**Excerpt to read**
Sec. 32-11 Snow, ice, obstructions, rubbish, etc., on sidewalks.

[Code 1955, § 5-1.6]
No person having the care, either as owner or occupant, of any house, building or lot shall permit any snow, ice, dirt, rubbish, including broken bottles and glass, filth, obstruction or other articles or any nuisance to remain upon any sidewalks in front of such house, building or lot for longer than 24 hours; and when ice is formed on any sidewalk, the owner or occupant of the abutting premises shall, within 12 hours after the same has formed, cause the same to be removed or cause salt, sawdust, sand or other abrasive to be strewn thereon.

Sec. 32-12 Curb cuts for driveways.

[Code 1955, § 5-1.10; Ord. No. 426, § 1; Ord. No. 1225, 10-7-1998; Ord. No. 1530, 3-4-2009]
(a) 
Permit required. No person shall make any opening in or through any curb in any street, alley or public place without first obtaining a written permit in accordance with this chapter from the City Engineer.
(b) 
Requirements generally. No permits shall be issued, except upon approval of the Council, for any curb cut serving as an approach to any service driveway across any curb, sidewalk or public property which does not comply with the requirements of Chapter 39, and as set forth in Paragraphs (1) through (8) of this subsection.
(1) 
When the frontage of any premises does not exceed 40 feet in width, there may be constructed one service driveway only, and such driveway shall not exceed 10 feet in width which shall be in compliance with Paragraph (4) of this subsection.
(2) 
When the frontage of any premises exceeds 40 feet in width, but does not exceed 50 feet in width, there may be constructed one service driveway which does not exceed 20 feet in width or two service driveways, when allowed by Chapter 39, each of which does not exceed 10 feet in width, which shall be in compliance with Paragraph (4) of this subsection.
(3)

**Records provided**
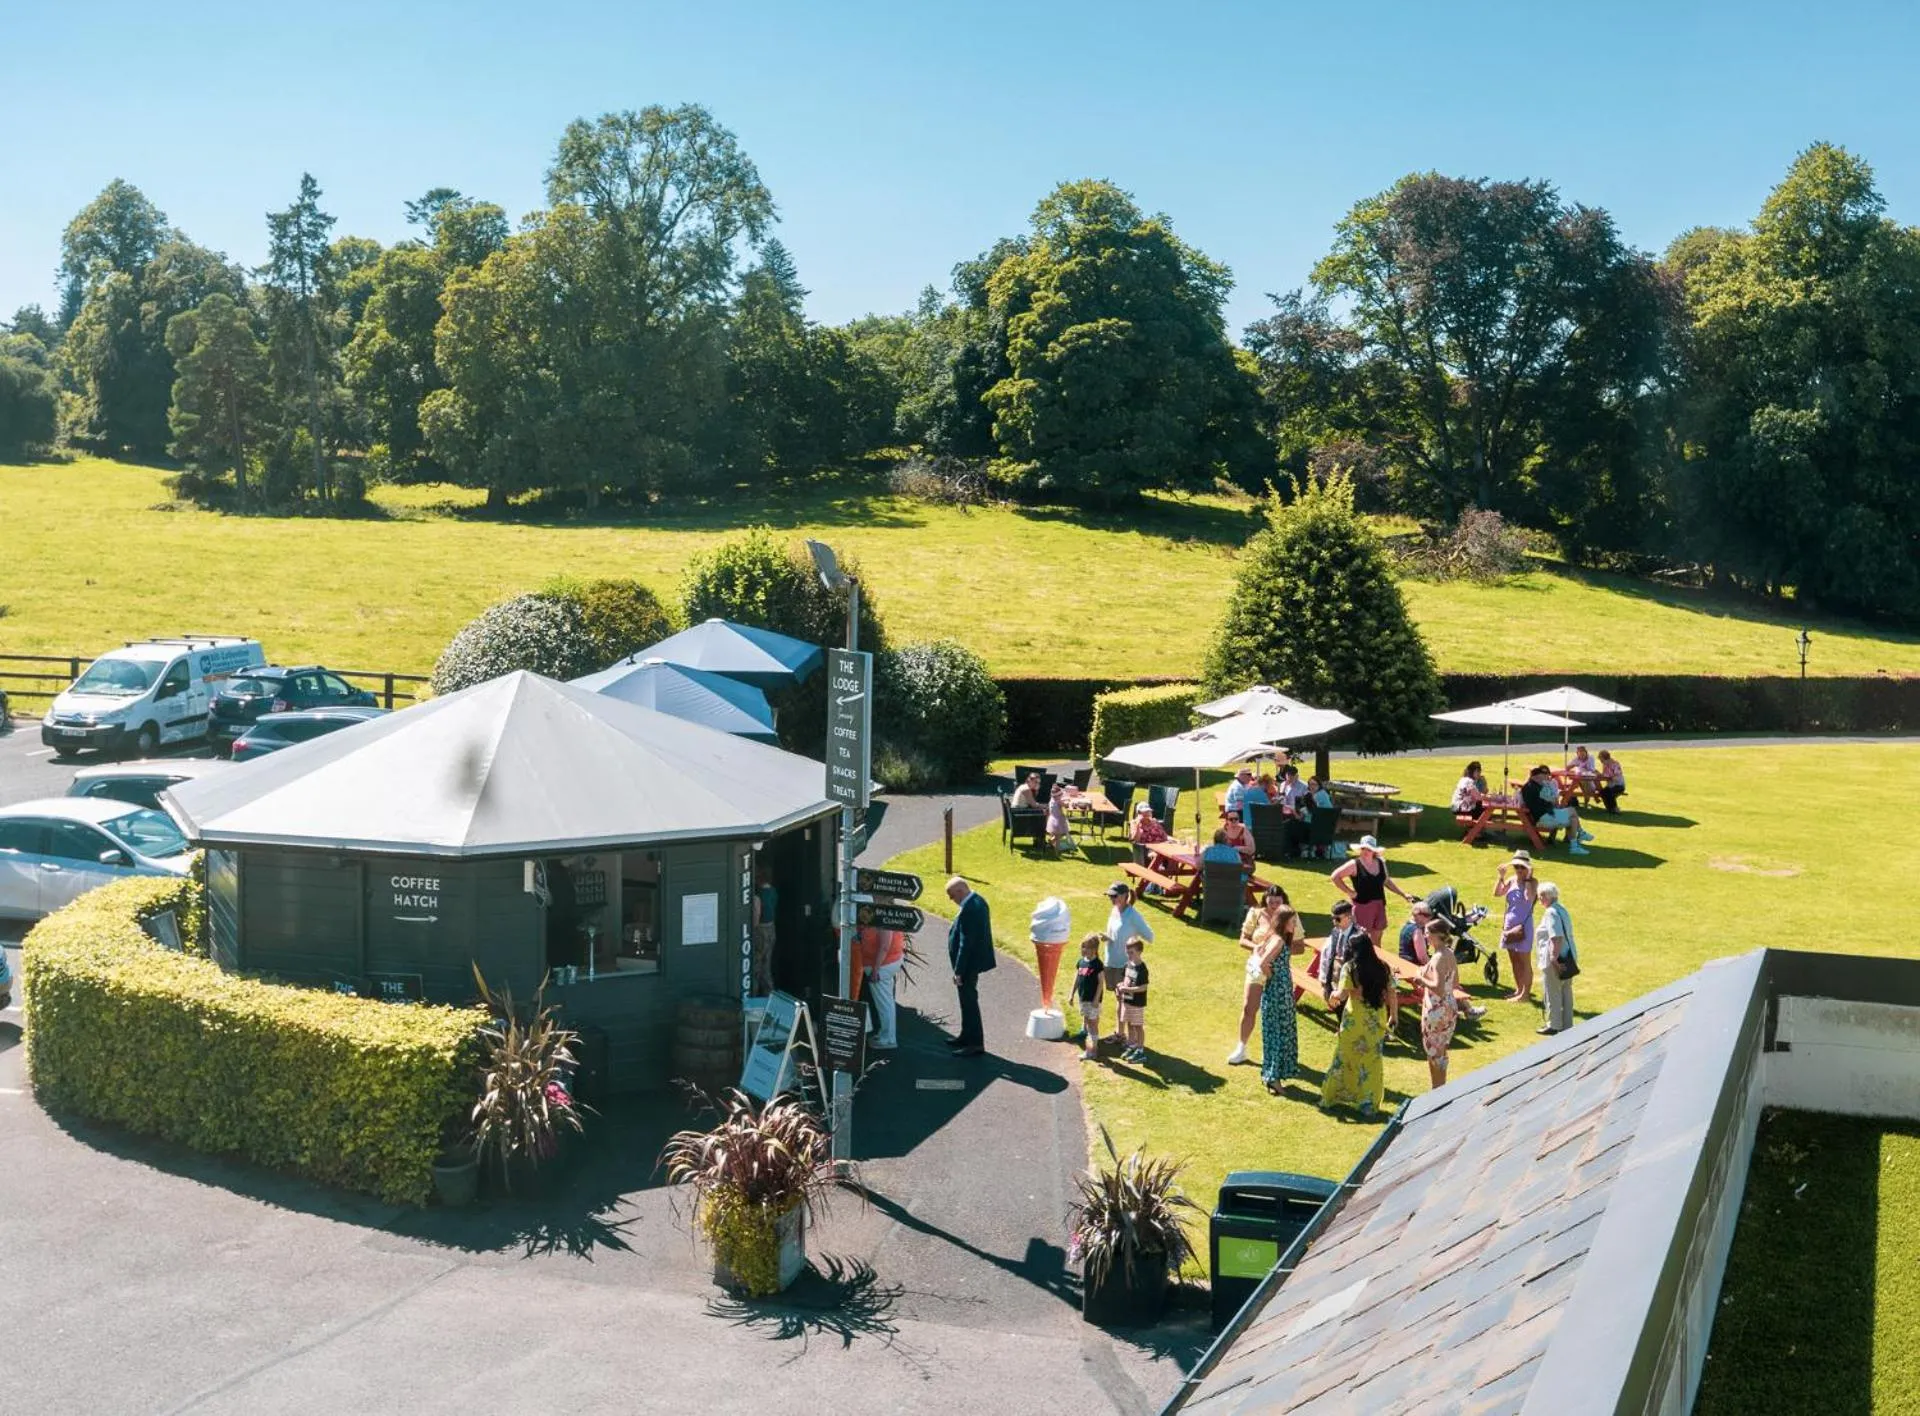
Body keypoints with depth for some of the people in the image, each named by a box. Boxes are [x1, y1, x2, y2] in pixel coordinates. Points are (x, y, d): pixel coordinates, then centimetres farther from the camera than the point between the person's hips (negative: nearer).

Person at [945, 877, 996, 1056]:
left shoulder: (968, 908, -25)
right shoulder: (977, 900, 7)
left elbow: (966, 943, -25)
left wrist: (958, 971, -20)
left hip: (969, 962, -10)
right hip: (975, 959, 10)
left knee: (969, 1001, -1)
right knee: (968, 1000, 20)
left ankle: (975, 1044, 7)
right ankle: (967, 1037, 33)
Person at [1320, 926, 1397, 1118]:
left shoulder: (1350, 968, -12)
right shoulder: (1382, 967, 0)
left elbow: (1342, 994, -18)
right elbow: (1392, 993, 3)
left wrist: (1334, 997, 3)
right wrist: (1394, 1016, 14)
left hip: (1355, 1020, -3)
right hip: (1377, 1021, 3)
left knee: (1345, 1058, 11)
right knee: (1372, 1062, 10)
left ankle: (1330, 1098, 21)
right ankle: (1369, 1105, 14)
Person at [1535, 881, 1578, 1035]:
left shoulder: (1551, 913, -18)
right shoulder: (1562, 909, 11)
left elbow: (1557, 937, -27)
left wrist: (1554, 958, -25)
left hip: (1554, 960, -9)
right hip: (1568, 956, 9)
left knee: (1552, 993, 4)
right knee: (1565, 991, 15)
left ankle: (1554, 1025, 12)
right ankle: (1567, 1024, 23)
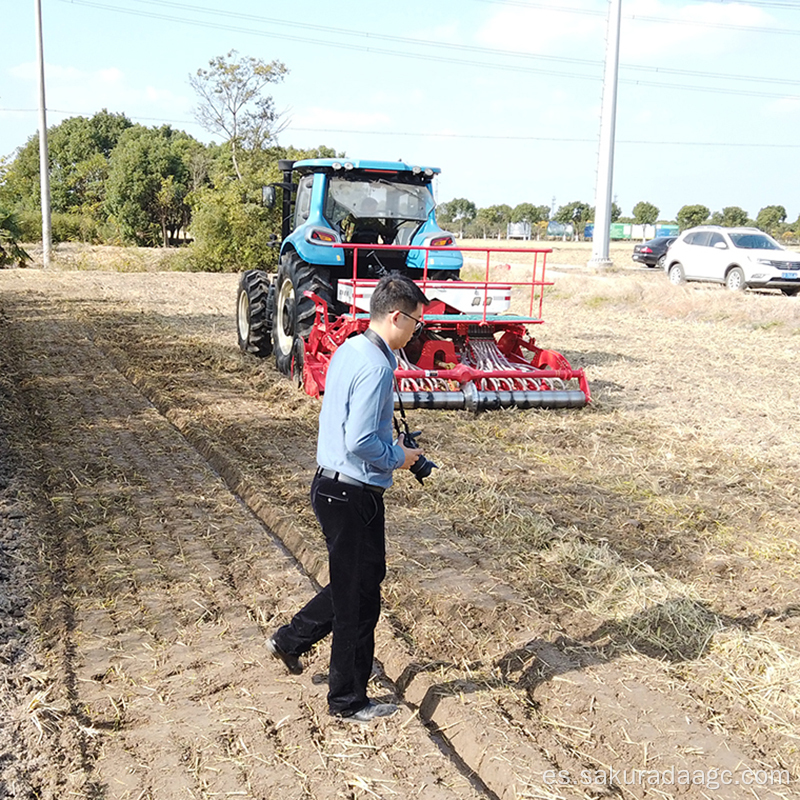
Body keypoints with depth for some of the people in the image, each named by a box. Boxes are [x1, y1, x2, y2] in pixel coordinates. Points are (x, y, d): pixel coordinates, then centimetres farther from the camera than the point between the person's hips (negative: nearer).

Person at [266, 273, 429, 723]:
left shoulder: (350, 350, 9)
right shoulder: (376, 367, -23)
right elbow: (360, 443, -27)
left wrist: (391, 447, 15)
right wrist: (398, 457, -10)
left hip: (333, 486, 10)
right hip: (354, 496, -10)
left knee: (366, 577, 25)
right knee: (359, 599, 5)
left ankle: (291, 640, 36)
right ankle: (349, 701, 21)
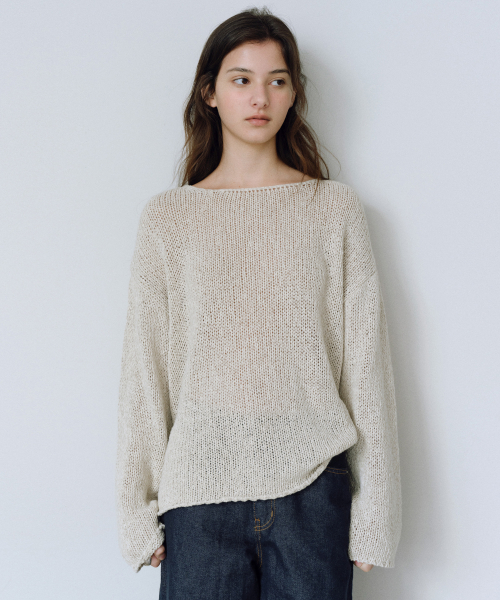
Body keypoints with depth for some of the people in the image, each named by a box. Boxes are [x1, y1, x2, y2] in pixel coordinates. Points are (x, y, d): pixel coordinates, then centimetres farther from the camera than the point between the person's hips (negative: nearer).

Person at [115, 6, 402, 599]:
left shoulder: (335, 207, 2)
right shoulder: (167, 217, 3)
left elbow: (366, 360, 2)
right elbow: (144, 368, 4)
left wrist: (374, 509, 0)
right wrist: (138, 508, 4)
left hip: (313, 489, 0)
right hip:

**To do**
**a)** Reproduce the part of the city code excerpt starting at "Requirements generally. No" and ending at "(8) of this subsection.".
**b)** Under the city code excerpt, how soon after ice forms on a sidewalk must the owner or occupant of the abutting premises have it removed or have an abrasive strewn on it?

**Solutions**
**a)**
Requirements generally. No permits shall be issued, except upon approval of the Council, for any curb cut serving as an approach to any service driveway across any curb, sidewalk or public property which does not comply with the requirements of Chapter 39, and as set forth in Paragraphs (1) through (8) of this subsection.

**b)** Within 12 hours after the ice has formed.